*Working data*:
-----

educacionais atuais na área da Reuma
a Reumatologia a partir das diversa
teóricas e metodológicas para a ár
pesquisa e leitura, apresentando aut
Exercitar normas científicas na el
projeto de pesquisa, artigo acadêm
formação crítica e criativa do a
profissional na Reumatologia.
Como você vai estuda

-----

*The task*: For each line above that includes "Reumatologia", make a copy.

*Answer box*:
a Reumatologia a partir das diversa
profissional na Reumatologia.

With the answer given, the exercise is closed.